If you are in the stage of life that might be called pre-parenthood, you may find this to be useful information because time is a precious commodity and as much as you may think you are aware of that now, be assured that it will be your reality once you have your baby at home full time.
In an ideal situation, the first number of months involve you sleeping when the baby sleeps and baby wearing with a wrap system whenever possible to get the things done that need doing — dishes, cleaning, etc. Chaim Yosef would sometimes even take naps while I wore him and did the dishes.
Let us skip ahead to toddler years, where I am currently situated with my wife. On a typical Sunday, I will wake up at six forty five to spend about an hour on the phone with a partner in learning. We learned the hard way that it was no longer possible to learn by phone once Chaim Yosef was up as he wanted me off the phone. I go to the local synagogue at eight and return by nine, in time to greet his smiling face. I ask him what he wants for breakfast and prepare it but also do the dishes that may be there from Shabbos at the same time.
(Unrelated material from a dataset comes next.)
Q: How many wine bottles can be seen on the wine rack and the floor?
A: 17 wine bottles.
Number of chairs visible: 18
This is key — try doing dishes while you wait for food to cook. When your child pokes a head up and looks restless or upset that you’re not entertaining them, you can explain what you are doing and maybe get some education in there as well. I speak only Romanian to Chaim Yosef so this helps with his Romanian skill set.
Television — if your child will be anything like ours is, you can almost forget about watching a full show uninterrupted while they are awake. Thank G-d for the DVR. Sometimes when Chaim gets a bit wild I threaten to put on Perry Mason and leave the room and for some reason that usually does the trick.
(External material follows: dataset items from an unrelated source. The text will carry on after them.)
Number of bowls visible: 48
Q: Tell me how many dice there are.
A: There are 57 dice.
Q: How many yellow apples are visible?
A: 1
Movies — get a babysitter, or take turns going with friends. Do not take a toddler to the movie theater under any circumstance that doesn’t involve you somehow being entirely alone in that theater. You still may miss most of the movie. See television above.
Nookie — this is when it’s great to have friends who like to take your child out for lengthy walks. It’s that or you have to put the following thought out of your mind — the child may wake up screaming for no good reason mid-coitus. Sorry if I just put it in your mind.
Above all else, work with your partner. One person shouldn’t do all the dishes and cleaning while the other gets cuddle and tickling duties, unless one person is not only amazing at the cleaning but the other person regularly leaves dishes dirty and just excels at the cuddles and tickles. For the most part, duty sharing reins supreme.
The take away I hope to give you here is that any time you don’t have strictly focused on your child needs to be strictly structured. I wrote the entirety of this article on my iPhone, fighting every single goofy autocorrect suggestion along the way — while sitting on the train on my way to work! Much can be done while waiting in lines or other areas that seem like useless time sinks.